*Exercise directions*
Reproduce every line of this listing word for word, leaving nothing out.

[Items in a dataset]
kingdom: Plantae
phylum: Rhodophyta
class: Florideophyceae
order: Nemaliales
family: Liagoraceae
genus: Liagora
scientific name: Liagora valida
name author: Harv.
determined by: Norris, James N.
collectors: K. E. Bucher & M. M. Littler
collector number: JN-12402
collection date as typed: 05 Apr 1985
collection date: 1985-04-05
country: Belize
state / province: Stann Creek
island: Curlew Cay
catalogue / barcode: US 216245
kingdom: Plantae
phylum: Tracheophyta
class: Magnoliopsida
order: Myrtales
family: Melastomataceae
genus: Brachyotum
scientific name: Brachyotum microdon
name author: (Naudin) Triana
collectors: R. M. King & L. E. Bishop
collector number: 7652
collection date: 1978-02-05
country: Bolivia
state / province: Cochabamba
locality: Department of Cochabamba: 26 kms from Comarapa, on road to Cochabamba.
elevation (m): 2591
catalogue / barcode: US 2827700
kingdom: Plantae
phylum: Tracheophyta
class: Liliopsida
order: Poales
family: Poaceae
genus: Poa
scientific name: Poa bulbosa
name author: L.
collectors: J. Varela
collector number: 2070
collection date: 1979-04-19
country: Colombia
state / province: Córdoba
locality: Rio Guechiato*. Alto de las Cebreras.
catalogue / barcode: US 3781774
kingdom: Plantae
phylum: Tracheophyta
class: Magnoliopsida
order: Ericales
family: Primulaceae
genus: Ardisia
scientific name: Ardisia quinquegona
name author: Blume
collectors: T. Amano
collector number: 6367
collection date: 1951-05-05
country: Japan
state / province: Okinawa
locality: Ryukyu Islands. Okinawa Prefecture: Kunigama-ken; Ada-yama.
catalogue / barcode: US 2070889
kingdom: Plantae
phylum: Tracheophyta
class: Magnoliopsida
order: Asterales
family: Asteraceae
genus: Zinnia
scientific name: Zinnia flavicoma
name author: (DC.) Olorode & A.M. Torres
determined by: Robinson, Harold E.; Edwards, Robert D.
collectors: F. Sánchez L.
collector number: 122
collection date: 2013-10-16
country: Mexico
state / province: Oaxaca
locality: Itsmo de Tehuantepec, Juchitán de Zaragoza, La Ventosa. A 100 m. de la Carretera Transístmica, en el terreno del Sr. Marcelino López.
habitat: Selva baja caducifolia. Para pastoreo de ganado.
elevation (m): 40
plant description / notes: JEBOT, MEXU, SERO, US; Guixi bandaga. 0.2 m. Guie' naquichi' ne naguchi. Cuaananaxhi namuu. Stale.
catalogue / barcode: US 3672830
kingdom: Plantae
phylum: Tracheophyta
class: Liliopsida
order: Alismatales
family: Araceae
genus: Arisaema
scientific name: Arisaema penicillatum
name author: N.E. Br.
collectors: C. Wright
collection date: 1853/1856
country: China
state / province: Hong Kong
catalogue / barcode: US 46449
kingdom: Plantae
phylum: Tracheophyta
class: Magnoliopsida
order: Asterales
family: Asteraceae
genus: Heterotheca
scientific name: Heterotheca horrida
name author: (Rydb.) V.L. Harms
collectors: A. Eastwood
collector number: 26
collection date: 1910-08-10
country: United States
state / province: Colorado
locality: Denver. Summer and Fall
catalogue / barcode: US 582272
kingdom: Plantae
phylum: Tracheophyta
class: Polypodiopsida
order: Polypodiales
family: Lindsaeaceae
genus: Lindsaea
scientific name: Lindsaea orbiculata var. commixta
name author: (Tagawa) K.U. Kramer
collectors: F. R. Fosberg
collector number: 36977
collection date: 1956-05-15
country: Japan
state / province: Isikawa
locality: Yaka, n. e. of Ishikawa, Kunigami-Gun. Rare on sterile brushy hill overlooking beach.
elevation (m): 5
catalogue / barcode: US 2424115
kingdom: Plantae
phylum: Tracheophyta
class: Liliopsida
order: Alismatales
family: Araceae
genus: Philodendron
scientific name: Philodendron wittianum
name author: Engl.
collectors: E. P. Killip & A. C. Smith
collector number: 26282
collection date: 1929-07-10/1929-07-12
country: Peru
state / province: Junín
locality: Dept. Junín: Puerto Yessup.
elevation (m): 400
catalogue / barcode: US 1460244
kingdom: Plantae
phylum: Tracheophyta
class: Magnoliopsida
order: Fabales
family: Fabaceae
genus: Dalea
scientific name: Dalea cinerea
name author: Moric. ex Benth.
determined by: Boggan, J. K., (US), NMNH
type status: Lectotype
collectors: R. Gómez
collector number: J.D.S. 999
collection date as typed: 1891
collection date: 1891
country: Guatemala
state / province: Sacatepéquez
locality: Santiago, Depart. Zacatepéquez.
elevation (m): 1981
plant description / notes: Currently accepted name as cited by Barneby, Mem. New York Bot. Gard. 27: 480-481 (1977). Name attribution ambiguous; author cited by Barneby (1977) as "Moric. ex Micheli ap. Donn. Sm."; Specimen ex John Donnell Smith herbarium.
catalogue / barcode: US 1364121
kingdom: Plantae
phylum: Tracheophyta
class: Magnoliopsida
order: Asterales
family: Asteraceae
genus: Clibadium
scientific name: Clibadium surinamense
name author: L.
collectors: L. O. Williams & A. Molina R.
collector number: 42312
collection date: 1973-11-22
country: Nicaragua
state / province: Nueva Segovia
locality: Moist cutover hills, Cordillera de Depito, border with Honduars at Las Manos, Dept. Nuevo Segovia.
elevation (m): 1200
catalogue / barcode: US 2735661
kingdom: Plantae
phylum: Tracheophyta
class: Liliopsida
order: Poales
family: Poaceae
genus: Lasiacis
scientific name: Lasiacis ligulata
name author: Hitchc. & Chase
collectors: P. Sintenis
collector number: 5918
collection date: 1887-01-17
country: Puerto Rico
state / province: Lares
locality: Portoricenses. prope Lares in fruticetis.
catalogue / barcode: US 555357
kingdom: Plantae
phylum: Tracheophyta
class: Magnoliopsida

*Problem solution*
kingdom: Plantae
phylum: Rhodophyta
class: Florideophyceae
order: Nemaliales
family: Liagoraceae
genus: Liagora
scientific name: Liagora valida
name author: Harv.
determined by: Norris, James N.
collectors: K. E. Bucher & M. M. Littler
collector number: JN-12402
collection date as typed: 05 Apr 1985
collection date: 1985-04-05
country: Belize
state / province: Stann Creek
island: Curlew Cay
catalogue / barcode: US 216245
kingdom: Plantae
phylum: Tracheophyta
class: Magnoliopsida
order: Myrtales
family: Melastomataceae
genus: Brachyotum
scientific name: Brachyotum microdon
name author: (Naudin) Triana
collectors: R. M. King & L. E. Bishop
collector number: 7652
collection date: 1978-02-05
country: Bolivia
state / province: Cochabamba
locality: Department of Cochabamba: 26 kms from Comarapa, on road to Cochabamba.
elevation (m): 2591
catalogue / barcode: US 2827700
kingdom: Plantae
phylum: Tracheophyta
class: Liliopsida
order: Poales
family: Poaceae
genus: Poa
scientific name: Poa bulbosa
name author: L.
collectors: J. Varela
collector number: 2070
collection date: 1979-04-19
country: Colombia
state / province: Córdoba
locality: Rio Guechiato*. Alto de las Cebreras.
catalogue / barcode: US 3781774
kingdom: Plantae
phylum: Tracheophyta
class: Magnoliopsida
order: Ericales
family: Primulaceae
genus: Ardisia
scientific name: Ardisia quinquegona
name author: Blume
collectors: T. Amano
collector number: 6367
collection date: 1951-05-05
country: Japan
state / province: Okinawa
locality: Ryukyu Islands. Okinawa Prefecture: Kunigama-ken; Ada-yama.
catalogue / barcode: US 2070889
kingdom: Plantae
phylum: Tracheophyta
class: Magnoliopsida
order: Asterales
family: Asteraceae
genus: Zinnia
scientific name: Zinnia flavicoma
name author: (DC.) Olorode & A.M. Torres
determined by: Robinson, Harold E.; Edwards, Robert D.
collectors: F. Sánchez L.
collector number: 122
collection date: 2013-10-16
country: Mexico
state / province: Oaxaca
locality: Itsmo de Tehuantepec, Juchitán de Zaragoza, La Ventosa. A 100 m. de la Carretera Transístmica, en el terreno del Sr. Marcelino López.
habitat: Selva baja caducifolia. Para pastoreo de ganado.
elevation (m): 40
plant description / notes: JEBOT, MEXU, SERO, US; Guixi bandaga. 0.2 m. Guie' naquichi' ne naguchi. Cuaananaxhi namuu. Stale.
catalogue / barcode: US 3672830
kingdom: Plantae
phylum: Tracheophyta
class: Liliopsida
order: Alismatales
family: Araceae
genus: Arisaema
scientific name: Arisaema penicillatum
name author: N.E. Br.
collectors: C. Wright
collection date: 1853/1856
country: China
state / province: Hong Kong
catalogue / barcode: US 46449
kingdom: Plantae
phylum: Tracheophyta
class: Magnoliopsida
order: Asterales
family: Asteraceae
genus: Heterotheca
scientific name: Heterotheca horrida
name author: (Rydb.) V.L. Harms
collectors: A. Eastwood
collector number: 26
collection date: 1910-08-10
country: United States
state / province: Colorado
locality: Denver. Summer and Fall
catalogue / barcode: US 582272
kingdom: Plantae
phylum: Tracheophyta
class: Polypodiopsida
order: Polypodiales
family: Lindsaeaceae
genus: Lindsaea
scientific name: Lindsaea orbiculata var. commixta
name author: (Tagawa) K.U. Kramer
collectors: F. R. Fosberg
collector number: 36977
collection date: 1956-05-15
country: Japan
state / province: Isikawa
locality: Yaka, n. e. of Ishikawa, Kunigami-Gun. Rare on sterile brushy hill overlooking beach.
elevation (m): 5
catalogue / barcode: US 2424115
kingdom: Plantae
phylum: Tracheophyta
class: Liliopsida
order: Alismatales
family: Araceae
genus: Philodendron
scientific name: Philodendron wittianum
name author: Engl.
collectors: E. P. Killip & A. C. Smith
collector number: 26282
collection date: 1929-07-10/1929-07-12
country: Peru
state / province: Junín
locality: Dept. Junín: Puerto Yessup.
elevation (m): 400
catalogue / barcode: US 1460244
kingdom: Plantae
phylum: Tracheophyta
class: Magnoliopsida
order: Fabales
family: Fabaceae
genus: Dalea
scientific name: Dalea cinerea
name author: Moric. ex Benth.
determined by: Boggan, J. K., (US), NMNH
type status: Lectotype
collectors: R. Gómez
collector number: J.D.S. 999
collection date as typed: 1891
collection date: 1891
country: Guatemala
state / province: Sacatepéquez
locality: Santiago, Depart. Zacatepéquez.
elevation (m): 1981
plant description / notes: Currently accepted name as cited by Barneby, Mem. New York Bot. Gard. 27: 480-481 (1977). Name attribution ambiguous; author cited by Barneby (1977) as "Moric. ex Micheli ap. Donn. Sm."; Specimen ex John Donnell Smith herbarium.
catalogue / barcode: US 1364121
kingdom: Plantae
phylum: Tracheophyta
class: Magnoliopsida
order: Asterales
family: Asteraceae
genus: Clibadium
scientific name: Clibadium surinamense
name author: L.
collectors: L. O. Williams & A. Molina R.
collector number: 42312
collection date: 1973-11-22
country: Nicaragua
state / province: Nueva Segovia
locality: Moist cutover hills, Cordillera de Depito, border with Honduars at Las Manos, Dept. Nuevo Segovia.
elevation (m): 1200
catalogue / barcode: US 2735661
kingdom: Plantae
phylum: Tracheophyta
class: Liliopsida
order: Poales
family: Poaceae
genus: Lasiacis
scientific name: Lasiacis ligulata
name author: Hitchc. & Chase
collectors: P. Sintenis
collector number: 5918
collection date: 1887-01-17
country: Puerto Rico
state / province: Lares
locality: Portoricenses. prope Lares in fruticetis.
catalogue / barcode: US 555357
kingdom: Plantae
phylum: Tracheophyta
class: Magnoliopsida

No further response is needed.